How does a self-centering rudder affect left-turning tendency?

Question

In this answer to a question about controls, Peter Kämpf mentions the Klemm 35:

...the rudder has two narrow strips which are deflected slightly to the left and the right, respectively. This increases the force gradient over deflection for the first few degrees when the rudder is moved away from its centered position.

How does this interact with left-turning tendency coming from the engine slipstream? Normally, small movements of the rudder are needed to counteract the effect of the slipstream on the fin, so increasing the force required for small movements would seem to hinder rather than help the pilot.

On the other hand, I'd expect the right-pointing strip to be in the lee of the fin (as the slipstream passes left-to-right over it), which would reduce the force on it, letting the rudder move a little to the right on its own, which is exactly what you want.

What actually happens? Does the neutral position of the rudder change at different power settings when flying straight and level? Does this arrangement reduce your foot workload compared to other aircraft?

Answer 1

First, "adverse yaw" refers to the increased drag of a down aileron (and reduced drag on an up aileron) -- which mean that as you deflect the ailerons to roll left (in order to turn left), the adverse yaw makes the nose yaw right -- exactly the opposite of what you want. Therefore you balance any application of aileron with just the right amount of rudder to counteract the adverse yaw. This is called "coordination".

For any control surface (like rudder or aileron) there is a small "dead zone" around neutral, where movement of the surface does not have an appreciable aerodynamic effect. Those narrow strips reduce the size of that dead zone and improve control. Therefore they help, not hurt.

What you're talking about is what the FAA (and others) call "left-turning tendency". When flying straight and level, the engine power affects the amount of rudder required, and significantly so. At high power more right rudder is required, and especially so at low speeds like climbing. At low power settings less right rudder is required, especially at high speeds -- so in a descent many aircraft require left ruder to straight. (Of course this is most applicable to single-engine airplanes where the fin is in the propwash.)

To help the pilot with the forces required, surfaces have trim tabs -- see Why Pitch Trim Up/Down & Roll Left/Right switches on yoke or control stick?

(Incidentally, many older small English engines like the dh Gipsy engine, https://en.wikipedia.org/wiki/De_Havilland_Gipsy_Major, turn the opposite direction so airplanes like the Tiger Moth that use that engine have a right-turning tendency and require left rudder.)

Answer 2

Adverse Yaw created by the propellor will vary based on aircraft and design. Lots of modern single engine aircraft do things to counter act adverse yaw but if we take a pretty neutral aircraft design and apply the tabs you reference all you will see is a slightly more aggressive rudder. Since there is a tab in each direction in a centered situation they will cancel each other out however they will cause the rudder to have a more drastic impact at smaller angles of deflection.
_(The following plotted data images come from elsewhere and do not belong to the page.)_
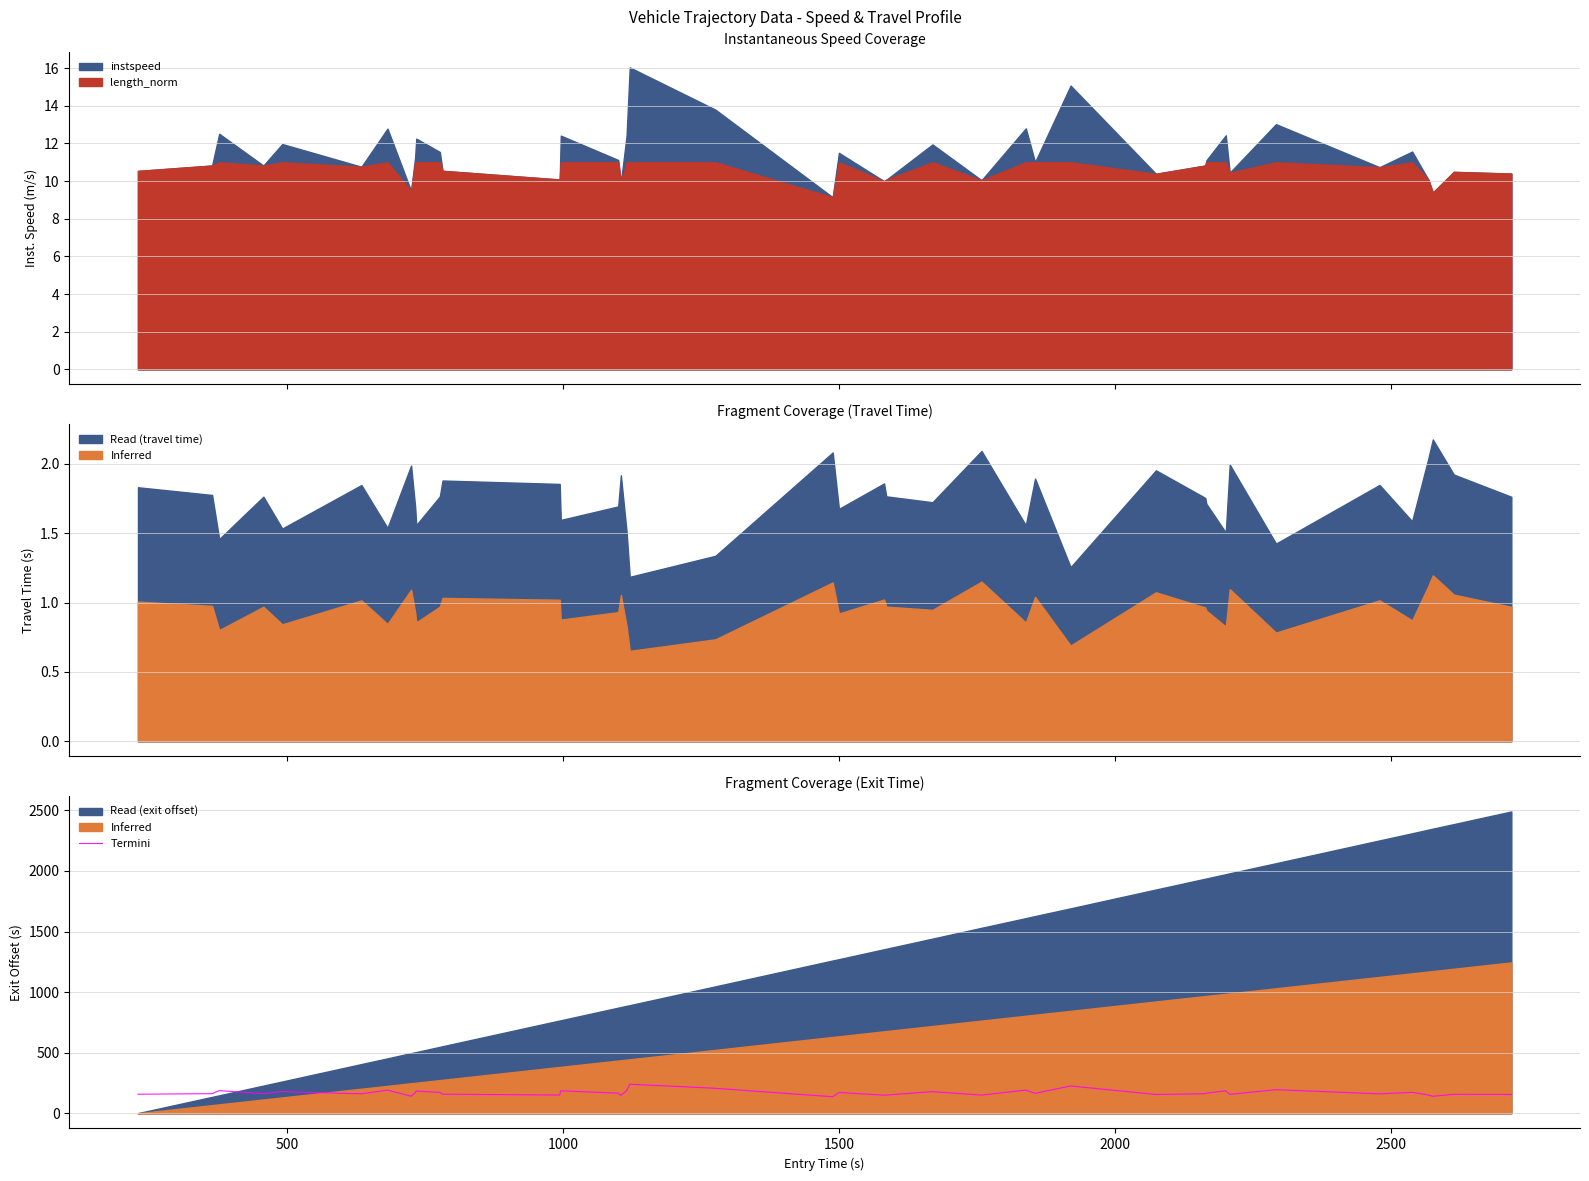

What is the highest value of the Termini series?

240.5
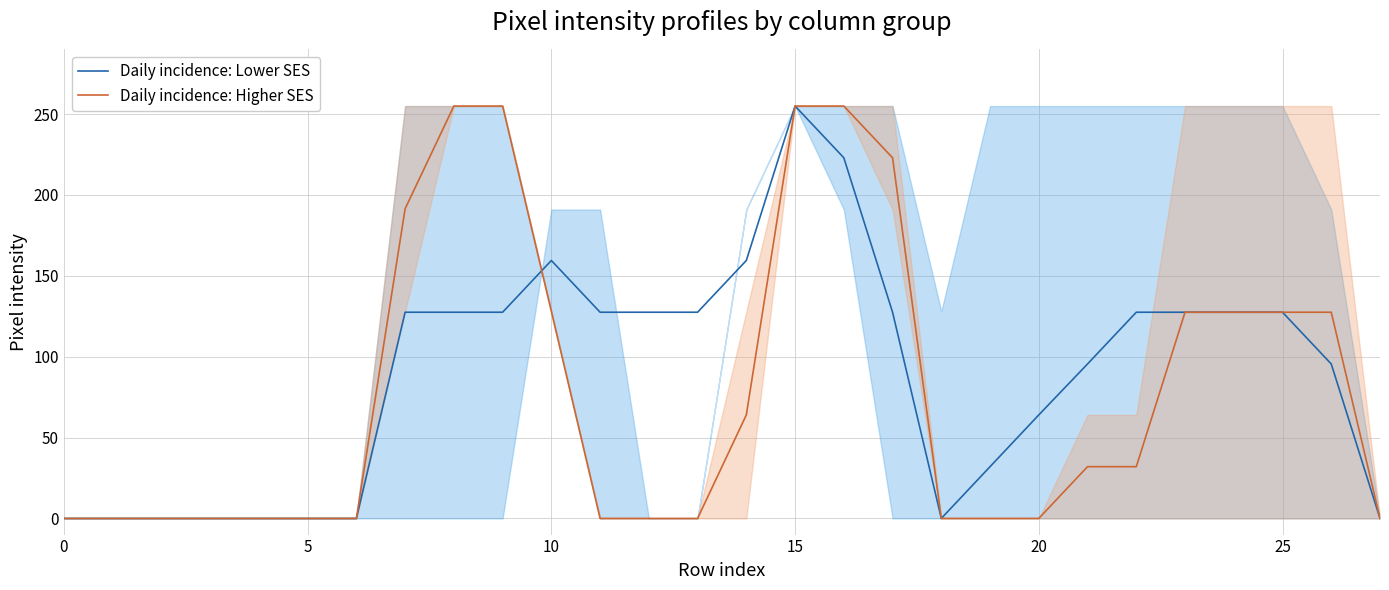

At which category is the sum across all series the highest?

15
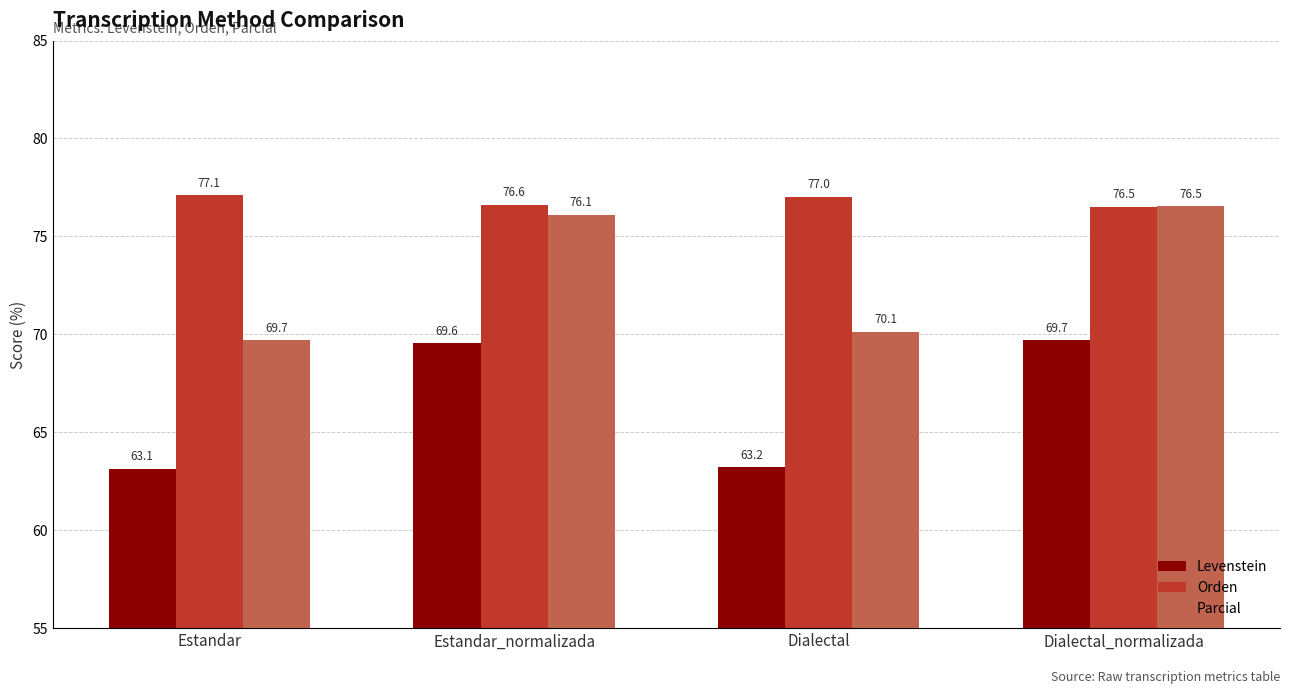

At how many categories does at least one series exceed 63?

4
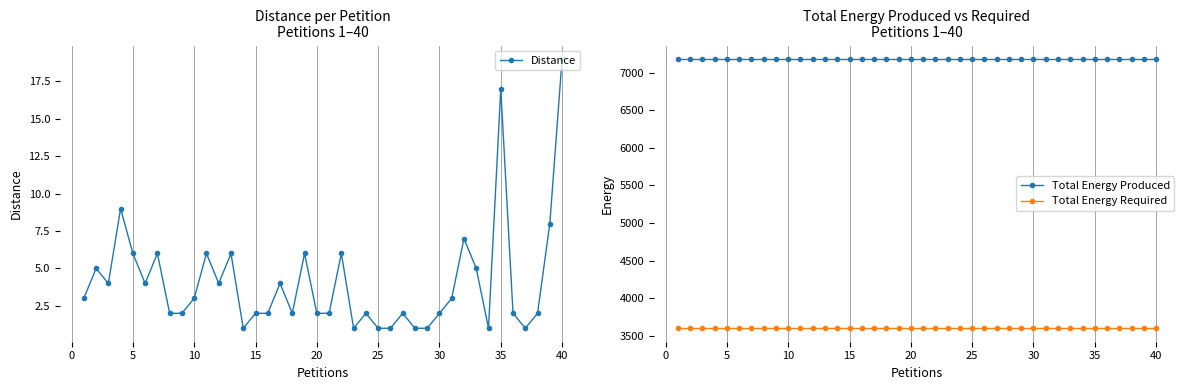

What is the minimum value for Total Energy Required?

3599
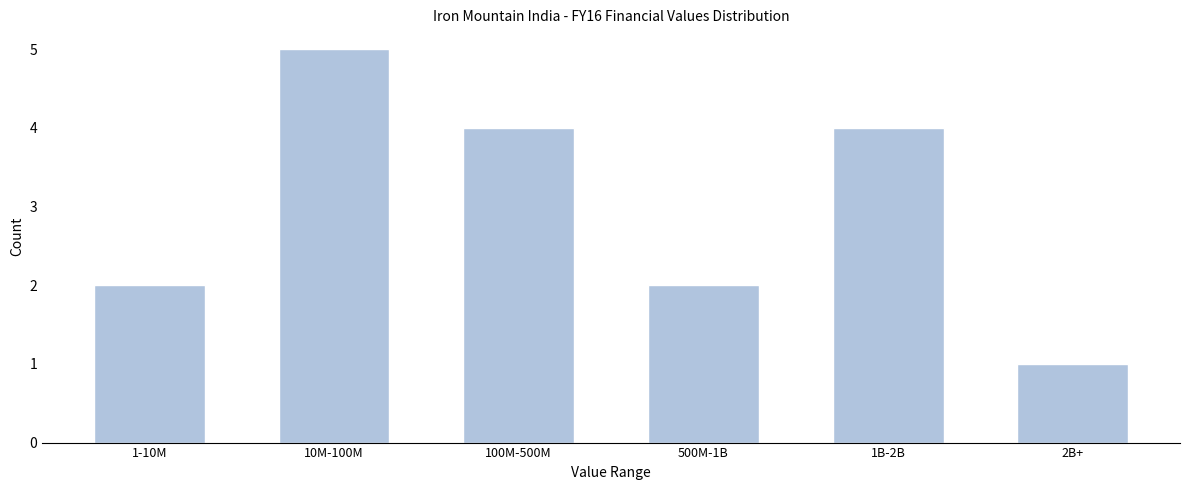

Reading left to right, list all the values displayed in this chart.

1-10M=2	10M-100M=5	100M-500M=4	500M-1B=2	1B-2B=4	2B+=1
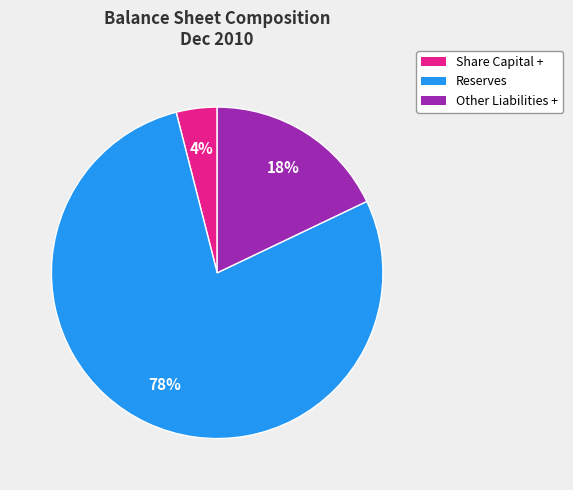

What is the majority slice?

Reserves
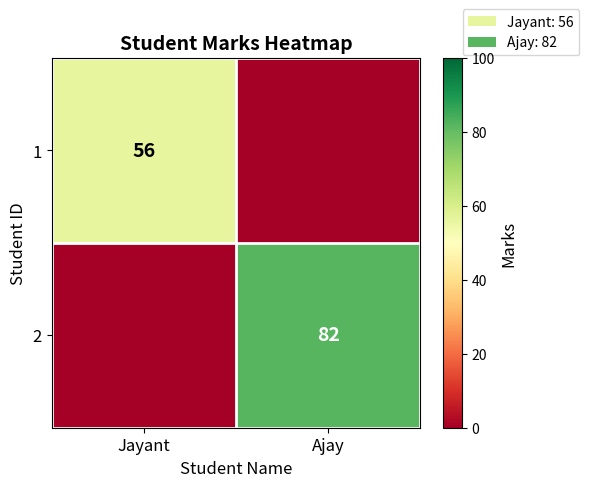

At how many categories does at least one series exceed 70?

1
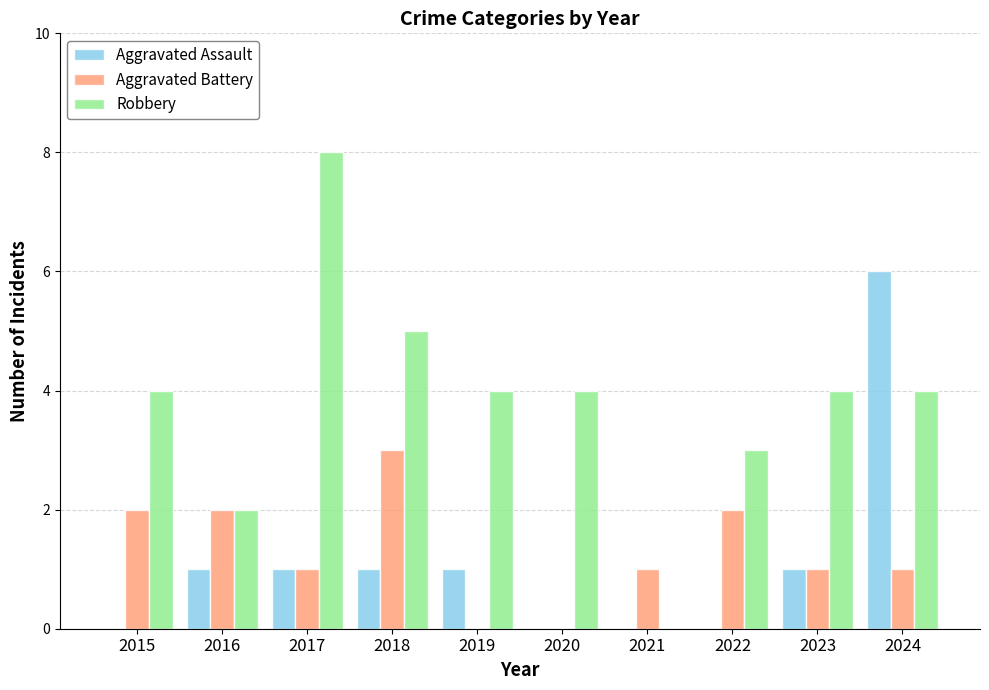

What is the sum of all Aggravated Assault values?

11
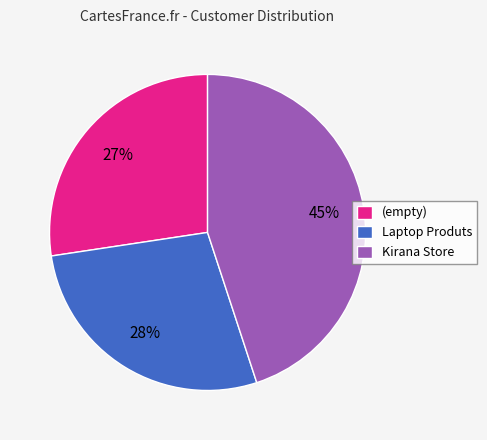

Approximately how many times larger is the value at Laptop Produts compared to Kirana Store?

0.6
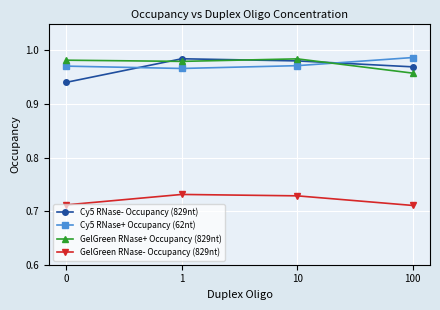

Is it true that GelGreen RNase- Occupancy (829nt) equals 0.5 at 0?

False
What actually happens? Does the neutral position of the rudder change at different power settings when flying straight and level? Does this arrangement reduce your foot workload compared to other aircraft?

The neutral position of the rudder will always change a bit as the power settings vary. For this you have rudder trim. Generally speaking a lot of GA planes have a bit of left rudder trim always in to counteract P-Factor some even have permanent design features to do so. It should also be noted that P-Factor is most prominent at high angles of attack and high power settings (takeoff and climb out) generally this also means lower airspeeds. Once you settle into cruise its effects are decreased. I have never felt that it adds to my work load when flying but Ercoupe pilots may have a different opinion on that.... The design you mention does not really reduce workload, for that you would need something like a yaw damper some new planes like the Cirrus SR22 have them.